Facts about Northern Europe

20 Interesting Facts About Northern Europe

Northern Europe is one of the most stable and prosperous regions in the world. The states located there flourish, and their economic and political influence is very high.

  • All the countries of Northern Europe are often called Scandinavia, which is actually incorrect. This region also includes countries that are not Scandinavian, Finland, for example.
  • In terms of area, Northern Europe is comparable to Southern and Western Europe, but it is several times smaller in comparison to Eastern Europe. At the same time, it is the least densely populated of all the regions of the European continent, partly due to the colder climate.
  • The following countries belong to Northern Europe: Sweden, Norway, Denmark, Finland, Estonia, Lithuania, Latvia, Iceland, Ireland, and the United Kingdom. This is interesting since most people believe that Great Britain lies in Western Europe, but geographers don’t agree with them.
  • The warlike culture of the Vikings originated in Northern Europe more than 1000 years ago. Due to the harsh climate, it was difficult for the Vikings to develop agriculture and cattle breeding, so they were used to raiding other people.
  • The largest island on Earth, Greenland, also belongs to this region. However, it is not an independent state – Greenland is an autonomous unit of Denmark, although in fact the island practically doesn’t depend on Denmark in the terms of politics.
Northern Europe
Most of the fjords on our planet are located in Northern Europe
  • There are huge ice reserves concentrated there, most of which are located in aforementioned Greenland. The total ice reserve on this island is estimated at 0.62 million cubic miles (2.6 million cubic km). If all the Greenland ice melted, the water level in the world’s oceans would rise by about 23 feet (7.2 meters).
  • Northern Europe has lots of volcanoes. Almost all of them are located in Iceland, a small state, and there are so many of them there that Icelanders have even learned how to build geothermal power plants to use this free energy.
  • Not everywhere in Northern Europe is as cold as it is commonly believed since the proximity of the seas and the Atlantic Ocean smooth out seasonal climate fluctuations. People successfully grow strawberries in the open ground in the south of Norway! Another example: the average annual temperature in Reykjavik, the capital of Iceland, is similar to that in Berlin.
  • everyone knows that the standard of living in the countries of this region is very high, and the salaries there are pleasing. However, all this is partially offset by very high prices and taxes. In Finland, for example, the income tax can be up to 49.2%, in the UK – up to 45%, in Denmark – up to 55.4%, and in Sweden – up to 56.6%.
  • There are more islands in the seas of Northern Europe than anywhere else in the world. There are more than 50 thousand of them in the Archipelago Sea! The Archipelago Sea is part of the Baltic Sea, it is located between the Gulf of Finland and the Gulf of Bothnia.

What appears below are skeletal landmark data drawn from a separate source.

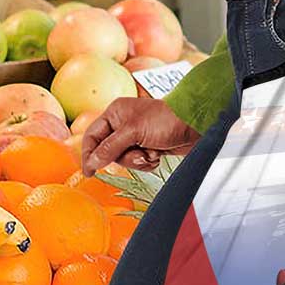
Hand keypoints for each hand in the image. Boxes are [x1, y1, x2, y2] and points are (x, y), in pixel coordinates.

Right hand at [81, 98, 200, 175]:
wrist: (195, 125)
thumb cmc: (165, 120)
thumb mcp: (134, 132)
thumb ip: (111, 147)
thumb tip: (93, 161)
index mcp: (115, 113)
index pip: (92, 135)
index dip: (89, 153)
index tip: (89, 171)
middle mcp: (123, 124)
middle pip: (108, 151)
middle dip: (125, 157)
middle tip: (139, 154)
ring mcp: (136, 136)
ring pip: (124, 159)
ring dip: (138, 161)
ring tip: (152, 153)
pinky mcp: (148, 147)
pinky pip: (138, 163)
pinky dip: (148, 163)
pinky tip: (158, 155)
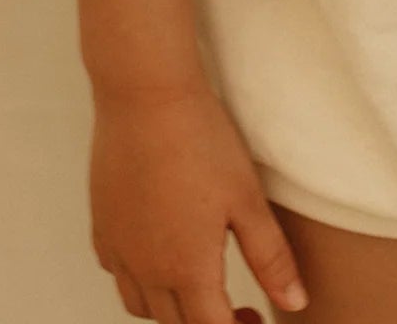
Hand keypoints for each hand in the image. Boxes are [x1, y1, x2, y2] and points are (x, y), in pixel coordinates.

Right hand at [89, 80, 309, 322]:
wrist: (145, 95)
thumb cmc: (202, 141)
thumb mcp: (247, 199)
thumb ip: (270, 258)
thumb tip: (295, 303)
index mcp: (186, 269)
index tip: (257, 318)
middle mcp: (145, 269)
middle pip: (176, 323)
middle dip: (208, 323)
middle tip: (239, 308)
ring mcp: (118, 248)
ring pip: (141, 305)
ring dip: (172, 309)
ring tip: (199, 285)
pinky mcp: (102, 224)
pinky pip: (117, 273)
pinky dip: (140, 280)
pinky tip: (158, 254)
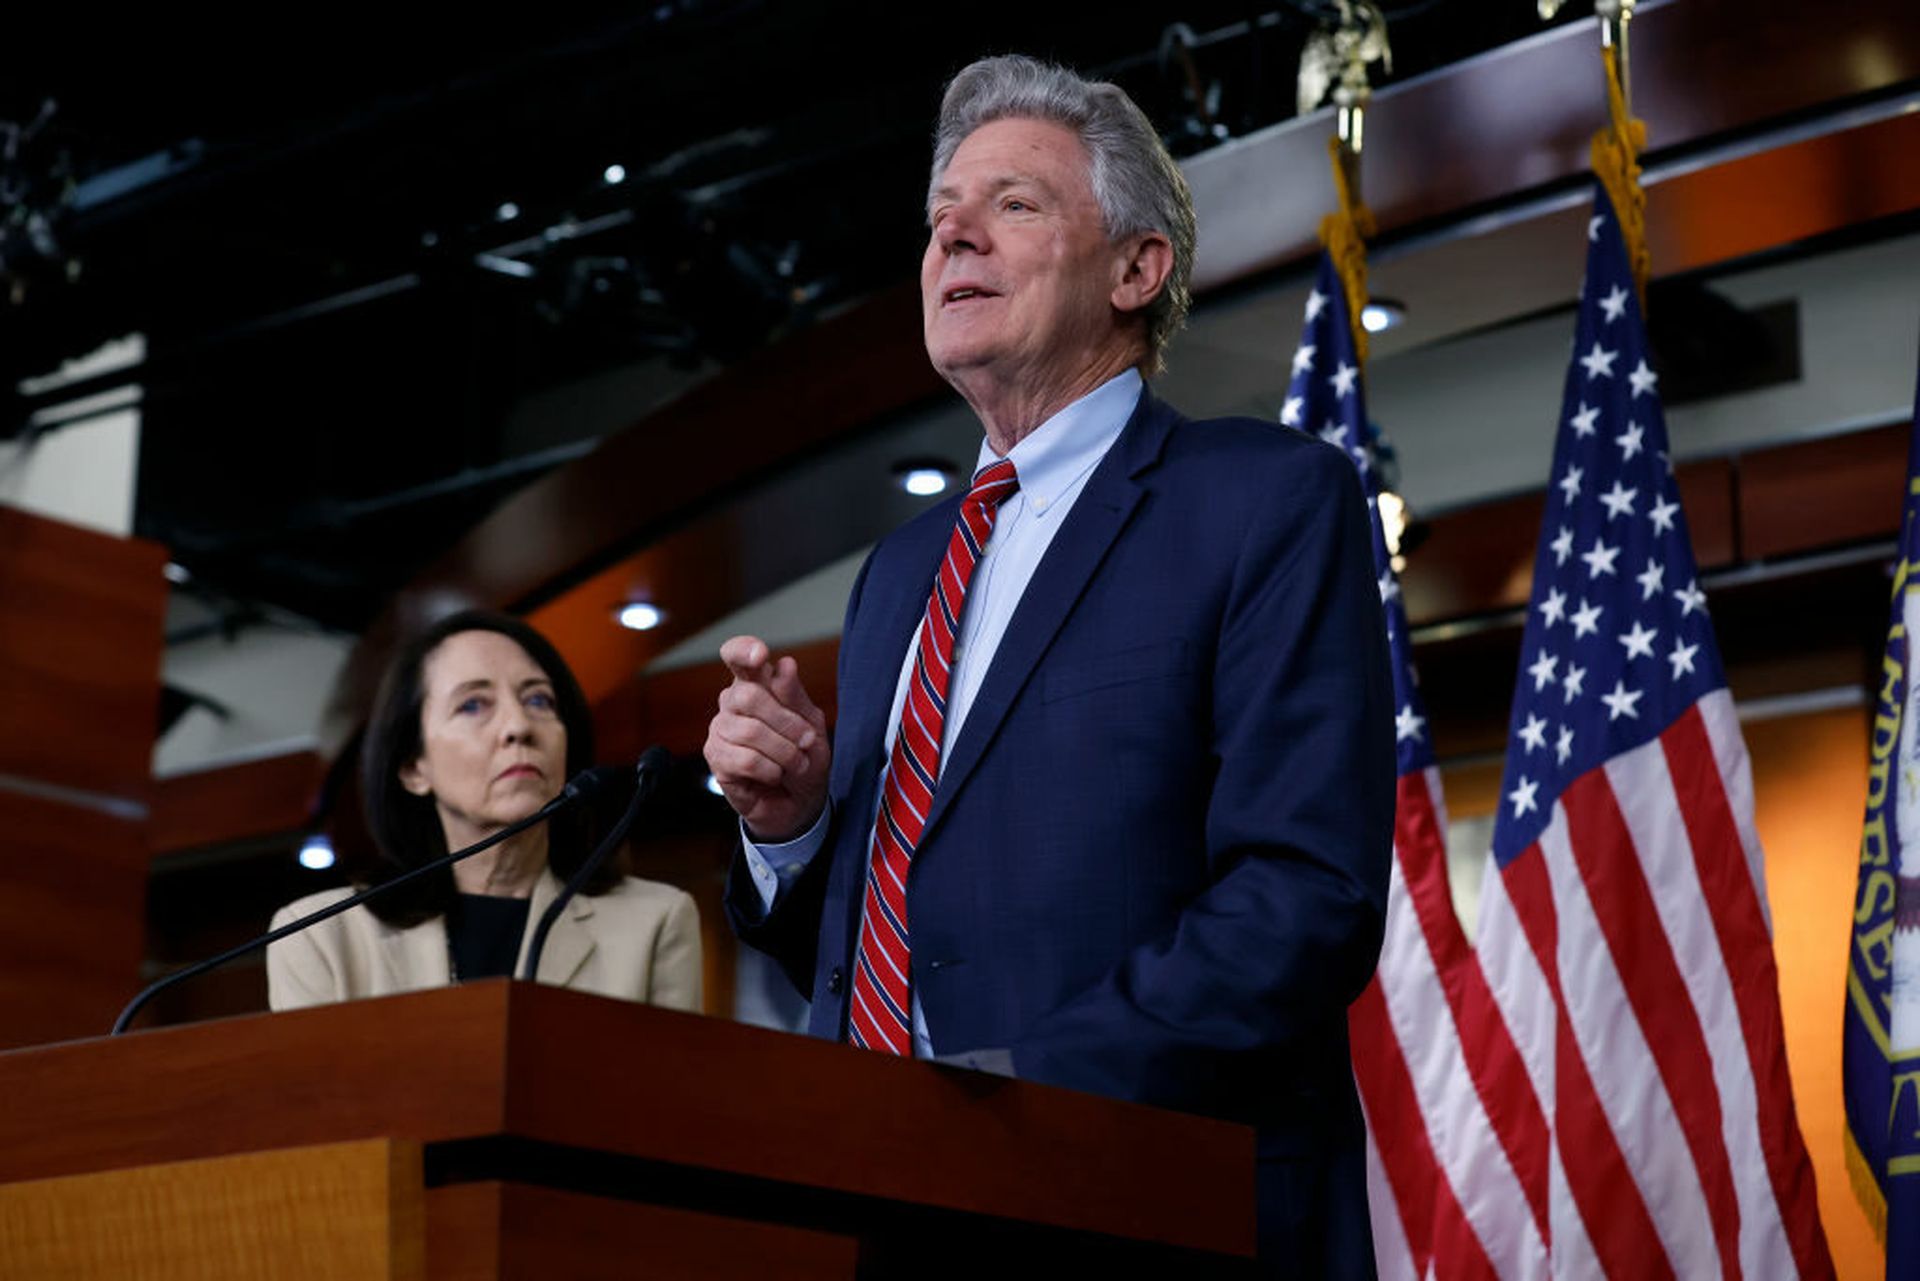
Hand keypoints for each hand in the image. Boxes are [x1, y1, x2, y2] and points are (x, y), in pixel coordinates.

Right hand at [704, 635, 830, 842]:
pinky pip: (745, 760)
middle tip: (807, 741)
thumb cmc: (804, 756)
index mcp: (755, 684)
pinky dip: (771, 770)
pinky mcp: (716, 759)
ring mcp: (721, 730)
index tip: (760, 655)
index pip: (736, 655)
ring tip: (796, 764)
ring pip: (750, 732)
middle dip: (786, 722)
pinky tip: (775, 775)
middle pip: (749, 695)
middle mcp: (732, 702)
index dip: (743, 650)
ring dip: (784, 752)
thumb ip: (795, 696)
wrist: (800, 801)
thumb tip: (785, 664)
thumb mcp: (811, 723)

  • The crime rate in most of the Northern European states is very low. There are no prisons in the Faroe Islands, which are an autonomous region of Denmark. They simply sent criminals to the mainland. Also, the number of prisoners in the only prison in Iceland doesn’t exceed 15-20 people usually.
  • Northern European countries have given the world a lot of popular inventions. Saunas, for example, were invented there, in Finland, and you shouldn’t confuse them with bathhouses. Also, the world-famous method of serving known as the buffet was invented in Sweden.
  • The Faroe Islands once belonged to Norway, but once the Norwegian king lost them in a card game to the king of Denmark. About 50 thousand people live in the Faroe Islands nowadays.
  • One of the most famous events held in Northern Europe is the annual Isle of Man Tourist Trophy motorcycle race. They differ from traditional highway-ring motorcycle races in that they take place directly on ordinary streets and roads. The result is the most dangerous race track in the world, and over the hundred-year history of this motorcycle race, about two hundred participants died.
  • Russia, the largest country in the world, doesn’t belong to Northern Europe. It belongs to Eastern Europe but has a border with Northern Europe as well.
Town in Northern Europe
A typical Northern European town, small and quiet
  • Most states of this region have a similar feature on the flag: a cross, and it is located not in the center of the flag panel. The researchers claim that the first flag with a cross was the flag of Denmark.
  • Such cold countries as Finland, Norway, and Iceland are consistently in the top ten countries with the highest coffee consumption per capita. Although, there are no coffee plantations there because of the unsuitable climate for them.
  • During the last Ice Age, about 10 thousand years ago, the whole of Northern Europe was covered with an ice sheet that reached a thickness of several miles. A monstrous mass of ice literally pushed through the continental plate, forming a modern relief. This is how, by the way, the Baltic Sea was formed.
  • The only European country without mosquitoes is Iceland. Other insects are found there, despite the cold climate, there are dozens of different species of them there.
  • Not all Nordic countries are members of the European Union. Iceland and Norway were never included in it, and the UK decided to withdraw from the EU. However, all the Northern European states are part of the Schengen area.